In engineering, it’s recommended to use **models of systems**, instead of real hardware, in order to perform an analysis of the system or to design a control system. The usage of models instead of real hardware has several advantages:

- lower cost
- possibility to test extreme scenarios
- re-usability

In our approach we consider that a system is a **mathematical model** which describes the behavior of a particular real (hardware) system.

A graphical representation of a system is in the image below.

We consider a system being made up from a **plant** and a **sensor**. The plant is the **mathematical description** of the behavior of the system, the sensor is a **measuring device** that outputs the observable states of the plant.

Generally speaking, we can summarize the behavior of the system and its interactions with the surroundings with the following variables/signals:

Signal | Type | Properties |

u | input | – external signal – can be measured – set by the user |

w | disturbance | – external signal – probably can be measured – can not be manipulated – depends on external factors, environment – has impact on the behaviour of the system |

x | state | – for a dynamic system, is determined by the mathematical model (differential equation) of the system; it also depends on the previous input values and disturbances of the system – for a static system is determined by an algebraic relationship between input, disturbance and state |

v | disturbance | – external signal – can not be manipulated – is usually the noise introduced by the sensor |

y | output | – is the signal/variable/state measured by the sensor – is measured |

For a better understanding, let’s consider our system as being a **vehicle driving on a road at constant speed**. The speed is controller by the driver (not by an automatic system) through the position of the accelerator pedal (which translates into engine torque).

The system is this case is the vehicle. It contains the **plant**, represented by the differential equations of the vehicles longitudinal dynamics, and the wheel speed **sensor**. The vehicle speed is directly linked to the wheel speed. What we measure is the wheel speed but the driver is aware of the vehicle speed.

When the driver wants to accelerate or decelerate the vehicle, it will manipulate the **input (engine torque)** through the accelerator pedal. Higher values of the engine torque will increase the vehicle speed while lower values of the engine torque will decrease the vehicle speed.

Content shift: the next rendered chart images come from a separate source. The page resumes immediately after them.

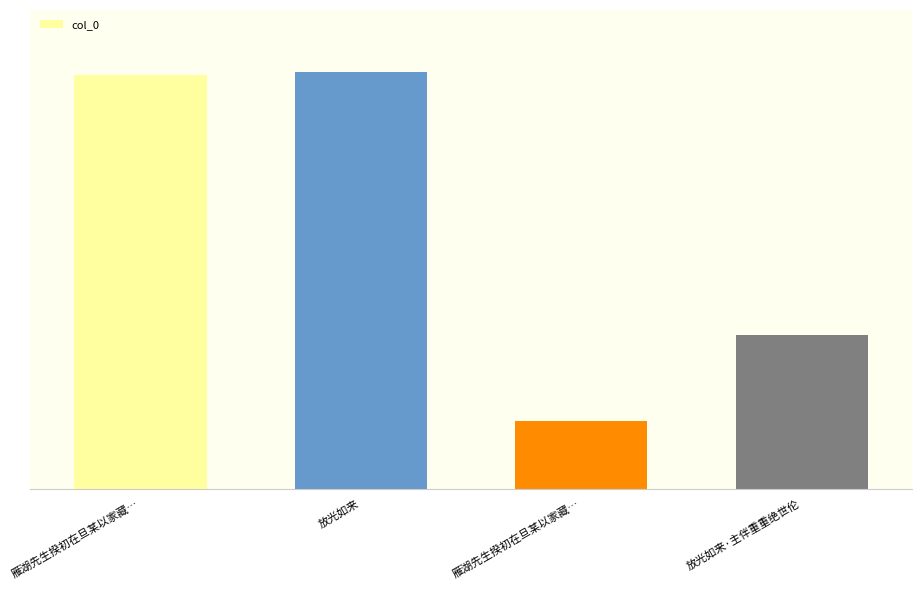

Reading right to left, what are all the values shown in this chart?

放光如来·主伴重重绝世伦=374074	雁湖先生揆初在旦某以家藏…=163973	放光如来=1010943	雁湖先生揆初在旦某以家藏…=1004252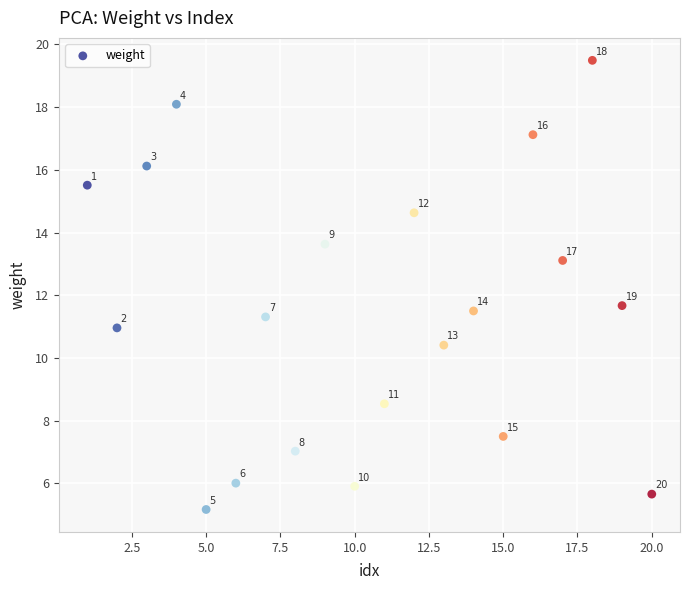

What is the range of Y values (max minus min)?

14.3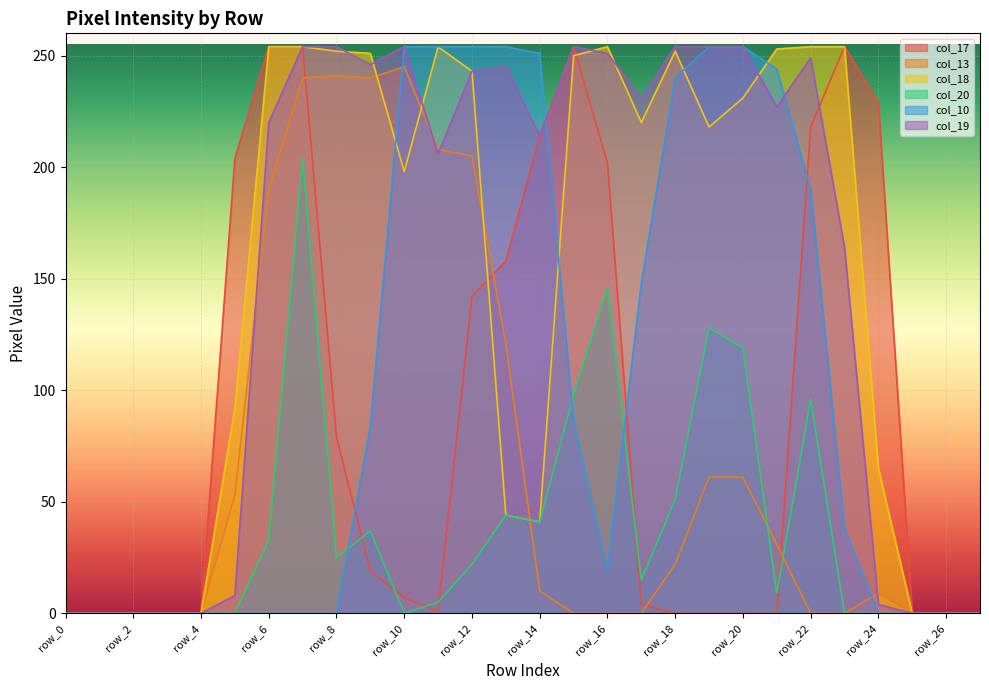

Where is the first local maximum for col_20?

row_7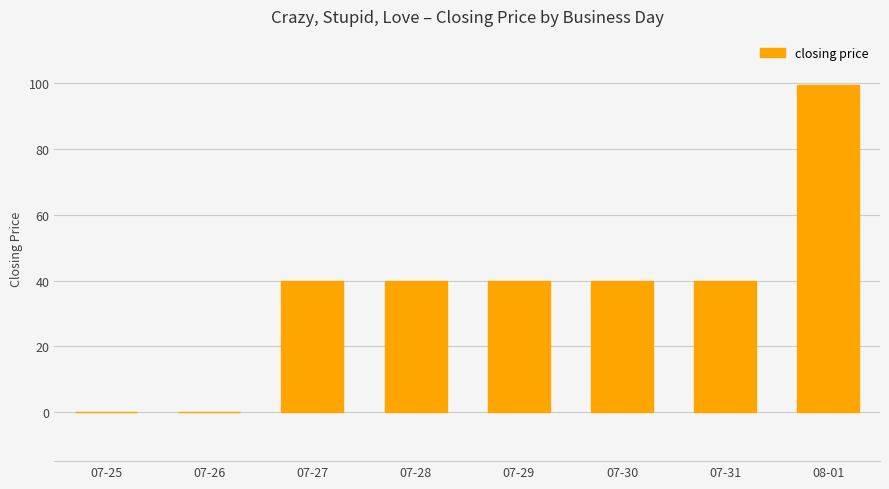

Which label corresponds to the largest value in the chart?

08-01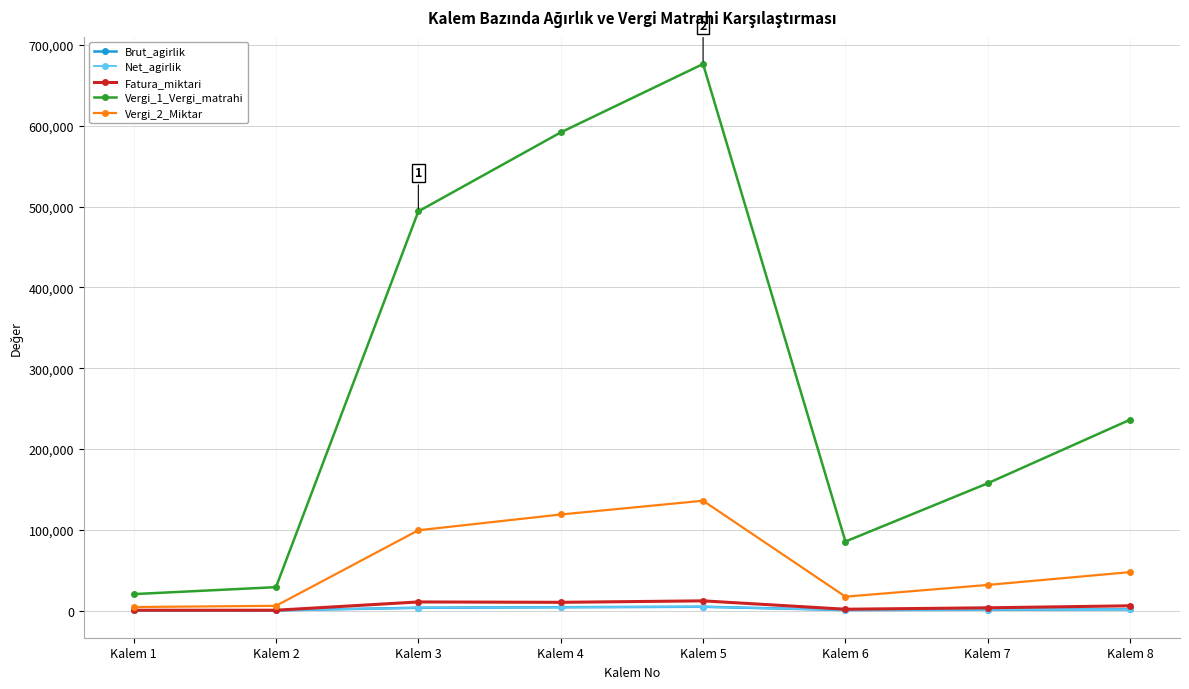

True or false: Vergi_2_Miktar has a value of 5802.4 at Kalem 2.

True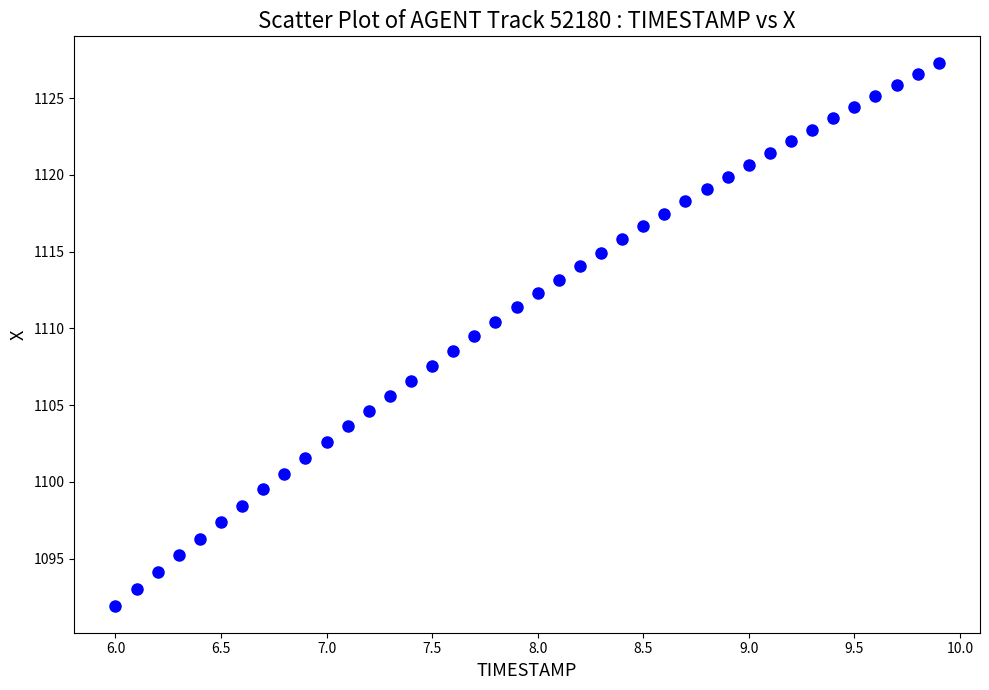

What is the range of Y values (max minus min)?

35.3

The **disturbances** can be various. The **road gradient** is on type of disturbance. Imagine that you are driving on a flat road (0% gradient), for a given constant input engine torque, the vehicle will have a constant speed. If a hill comes up (e.g. 10% gradient) for the same input torque, the vehicle speed will decrease, because of the higher road load. In this case, the driver, in order to maintain the same speed, has to **compensate for the disturbance** and press more on the accelerator pedal, which will result in a **higher input engine torque**. Another type of resistance is the air drag loss, which is directly linked to the intensity and direction of the wind.

The **state** of the plant is the wheel speed which is calculated based on the differential equations of the longitudinal vehicle dynamics.

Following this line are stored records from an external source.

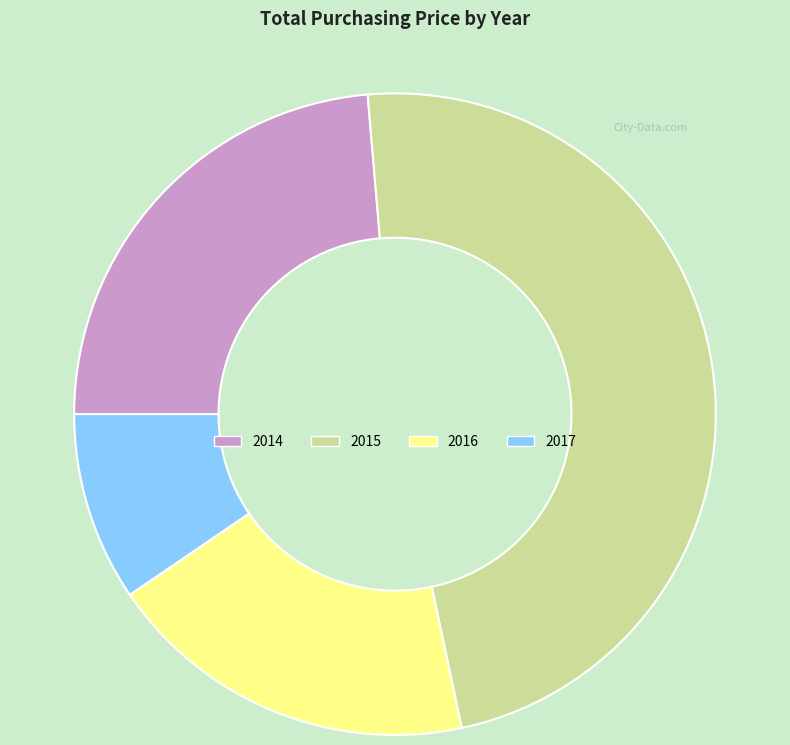

Approximately how many times larger is the value at 2014 compared to 2017?

2.5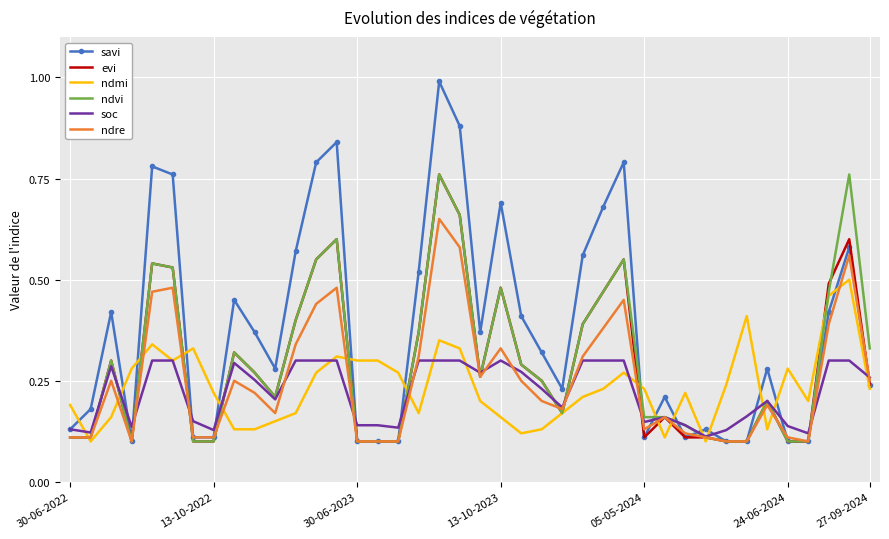

Which series has the largest total across all categories?

savi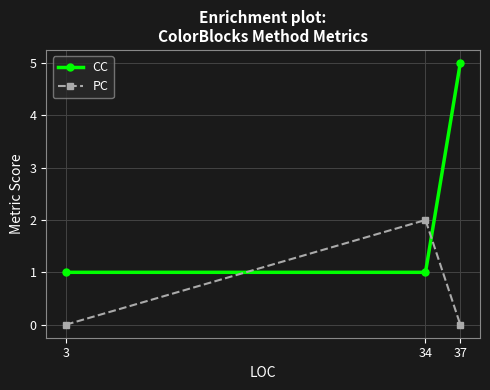

Which series has the largest range (max minus min)?

CC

The **sensor** measures the wheel speed and provides the information to the driver. Being an electrical signal (voltage), the wheel speed sensor is subject to electromagnetic interference (disturbances) which can modify the measured value.

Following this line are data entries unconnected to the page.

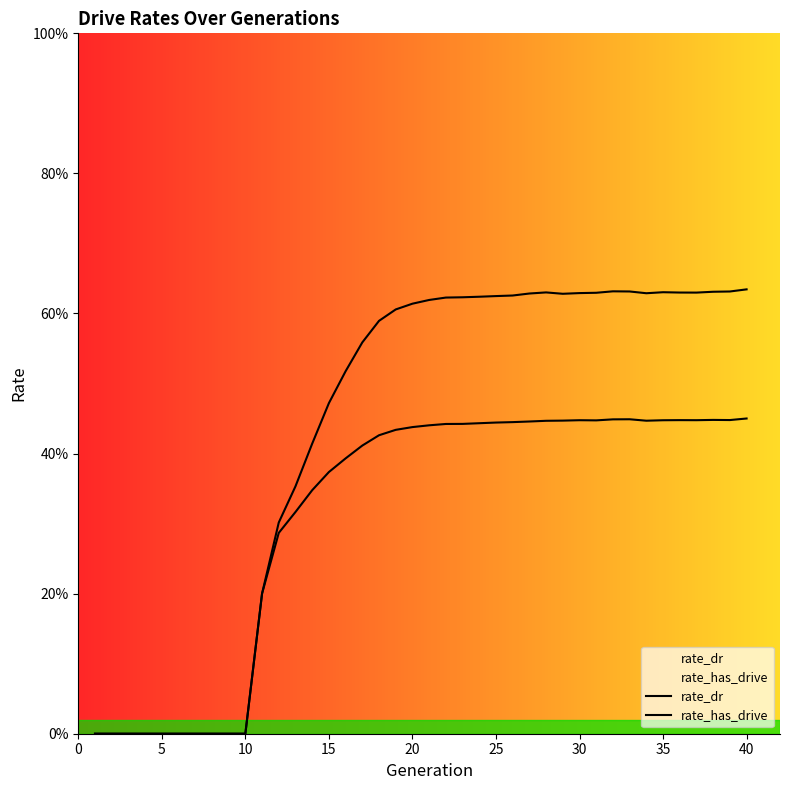

What is the sum of the rate_dr values at 17 and 25?

0.9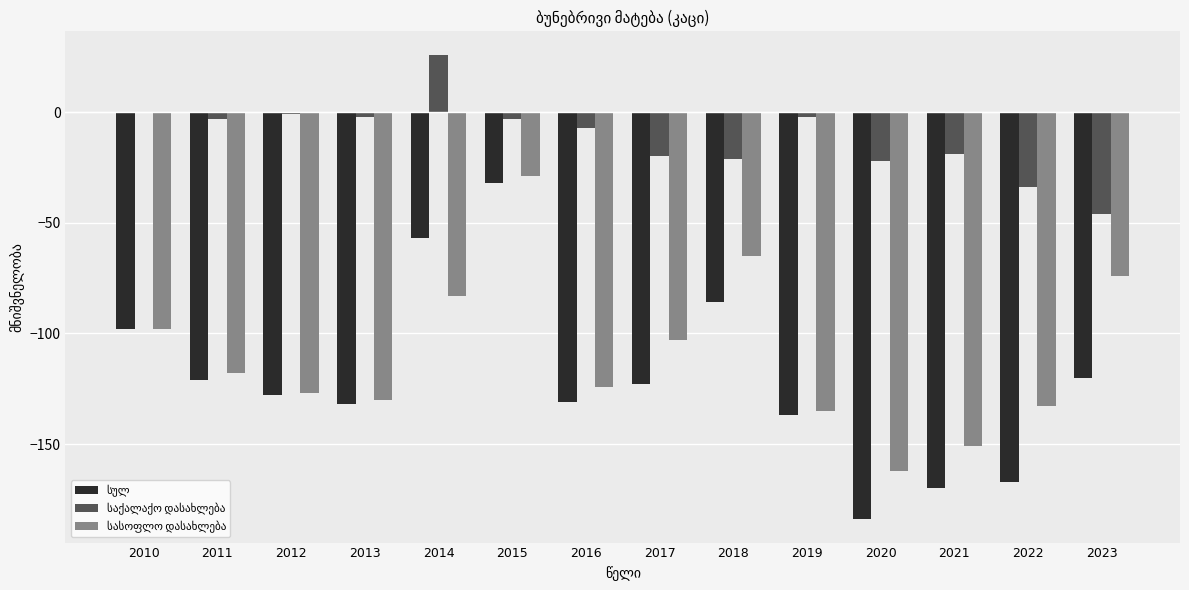

What is the total value across all series at 2017?

-246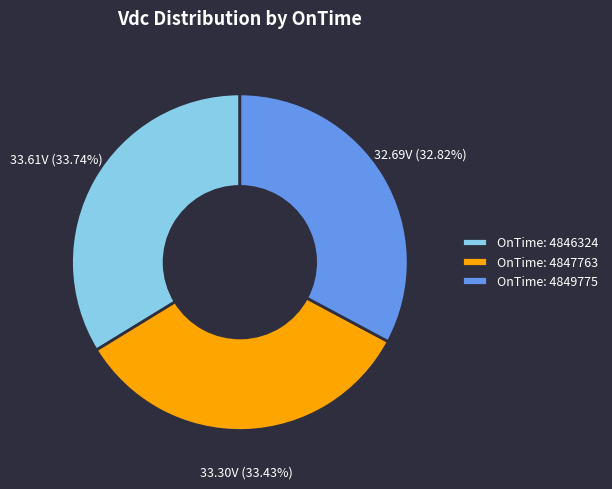

Does any single category account for the majority?

No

In systems theory there are **three basic problems** that can be distinguished: **simulation**, **control** and **identification**.

When we have the system description (governing laws) and we set the inputs as we need, we are dealing with a **simulation problem**. This is also called the **direct problem**.

When we know the system description and also what outputs we expect from the system, we are dealing with a **control problem**. The solution of this problem is the design of a control system which is positioning the outputs at the desired values. The control problem is also called the **inverse problem**.

When we know the input of the system and the expected output but we don’t know the structure of the system and/or its parameters, we are dealing with a **system identification problem**. If the structure of the system is know but not the parameters, we are dealing with a **state estimation problem**.

The system identification is the problem around which the whole **system identification theory** was developed.